Humpty Dumpty is a character in Mother Goose rhyme, portrayed as an anthropomorphized egg. Most English-speaking children are familiar with the rhyme:

Humpty Dumpty sat on a wall
Humpty Dumpty had a great fall
All the king's horses and all the king's men
Couldn't put Humpty together again

Humpty Dumpty

He also appears in Lewis Carroll's Through the Looking-Glass and discusses semantics with Alice. Among other things, he explains the hard words from Jabberwocky.

There are various theories of the origin of Humpty Dumpty. One is from the name of a cannon during the English Civil War. It was on top of a tower. When the opposing force blew off the top of the tower, Humpty Dumpty fell to the ground. The King's (since they were on the Royalist side) footmen and cavalry tried to fix him, but failed.

In another theory, Humpty Dumpty referred to King Richard III of England, the hunchbacked monarch, whose horse was named "Wall". During the battle of Bosworth Field, He fell off of his steed and was said to have been "hacked into pieces".
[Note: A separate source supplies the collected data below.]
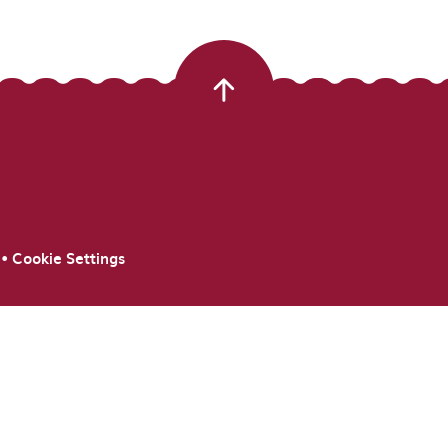
•
Cookie Settings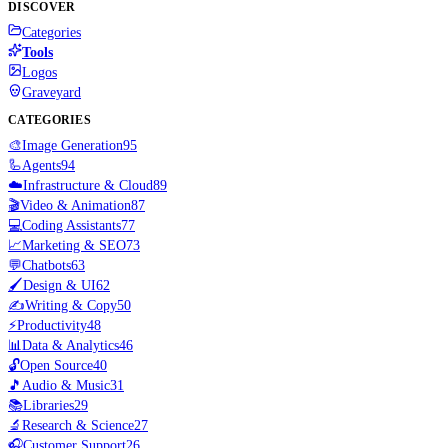
DISCOVER
Categories
Tools
Logos
Graveyard
CATEGORIES
🎨
Image Generation
95
🦾
Agents
94
☁️
Infrastructure & Cloud
89
🎬
Video & Animation
87
💻
Coding Assistants
77
📈
Marketing & SEO
73
💬
Chatbots
63
🖌️
Design & UI
62
✍️
Writing & Copy
50
⚡
Productivity
48
📊
Data & Analytics
46
🔓
Open Source
40
🎵
Audio & Music
31
📚
Libraries
29
🔬
Research & Science
27
🎧
Customer Support
26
(However, although Shakespeare's play depicts Richard as a hunchback, other historical evidence suggests that he was not.)

Humpty Dumpty may also refer to a Roman war machine called a Testudo used to cross moats and climb over castle walls. Humpty Dumpty refers to the turtle-like look of the machine and the noise of the wheels.
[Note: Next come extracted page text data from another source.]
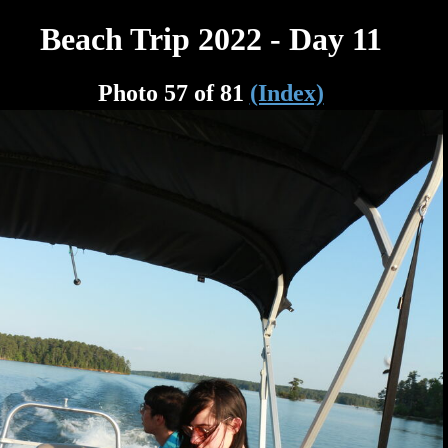
Beach Trip 2022 - Day 11
Photo 57 of 81
(Index)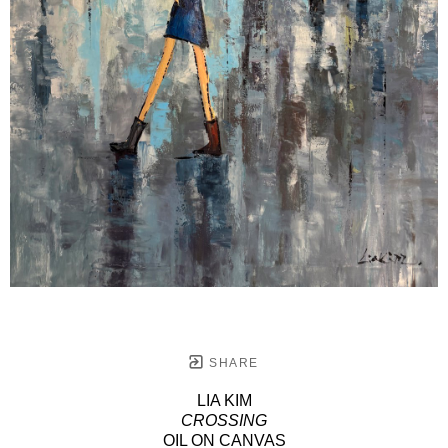
SHARE
LIA KIM
CROSSING
OIL ON CANVAS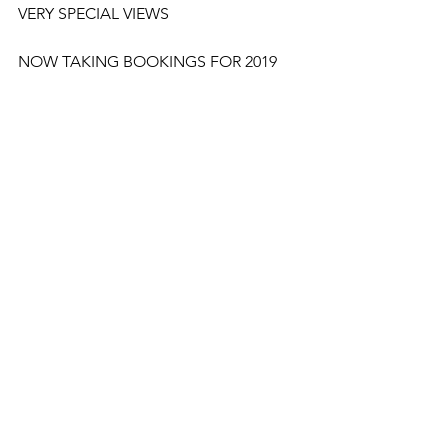
VERY SPECIAL VIEWS
NOW TAKING BOOKINGS FOR 2019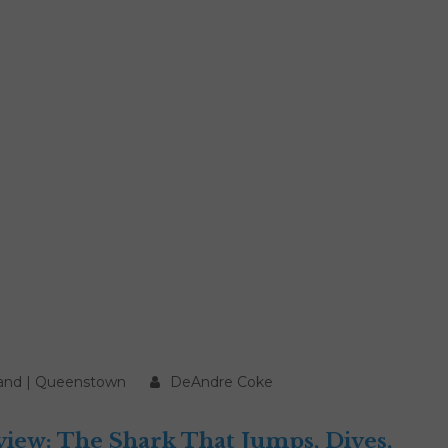
and
|
Queenstown
DeAndre Coke
ew: The Shark That Jumps, Dives,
Another theory has Humpty Dumpty as medieval argot for short maladroits.

A phonetic variation composed of near-sounding French language words of the rhyme is also used in the fields of Systems analysis, Knowledge management and requirements management in Software development to illustrate the complexity of human communications. It is useful in bilingual or near-bilingual environments to show the issues involved in crossing over from the oral world typical of implicit knowledge to the written world of explicit knowledge.

One of the many variations is thus:

Homme petit d'homme petit, s'attend, n'avale
Homme petit d'homme petit, à degrés de bègues folles
Anal deux qui noeuds ours, anal deux qui noeuds s'y mènent
Coup d'un poux tome petit tout guetteur à gaine

If this is read out slowly (by somebody who has a good enough knowledge of French to pronounce it properly, but has not been told a nursery rhyme is involved) to an audience of persons who have been warned a nursery rhyme is involved, the reader would be rather bemused and the listeners would very rapidly reckognize the nursery rhyme.
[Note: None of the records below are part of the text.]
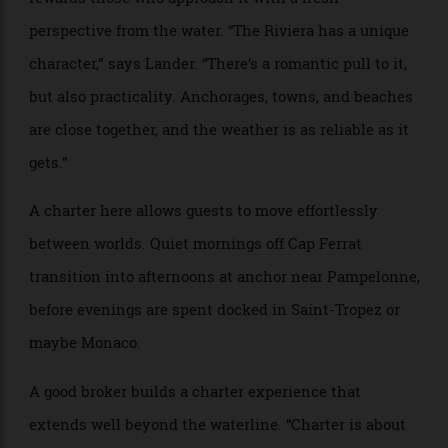
“Taleya” has a Jacuzzi on the upper deck and plenty of space for
relaxation.
Nowhere demonstrates the advantages of chartering
more clearly than the French Riviera. Superficially
familiar to many, yet rarely fully experienced, it
rewards those who approach it with a fresh
perspective from the water. “The Riviera has a unique
character,” says Lander. “There’s a romantic pull to it,
but also practicality. Anchorages, towns, and beaches
are close together, and the weather is as reliable as it
gets.”
A charter here allows guests to move effortlessly
between worlds. Quiet mornings off Cap Ferrat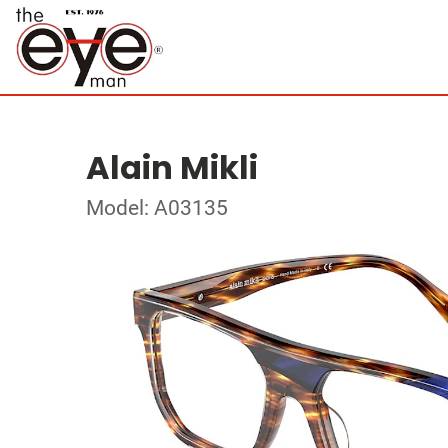
Alain Mikli
Model: A03135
A literal translation of the french words (by somebody with a good knowledge of French,and a moderate knowledge of English but no knowledge of the nursery rhyme) would come out thus:

Little man of little man, waits for himself, does not swallow
Little man of little man, by degrees of stuttering madwomen
Anal two that knots bears, anal two that leads
Strike from a bedbug small volume any watchman with a girdle

Humpty Dumpty is a historically important pinball machine released by Gottlieb in October 1947. It is considered to be the first true pinball machine ever produced, distinguishing it from earlier bagatelle game machines. Humpty Dumpty had six flippers but, unlike modern pinball tables, they faced outward instead of inward and were not placed at the bottom of the table near the main outhole. Like all early pinball tables, Humpty Dumpty was constructed with wood and had backlit scoring in preset units of scoring rather than mechanical reel or electronic LED scoring.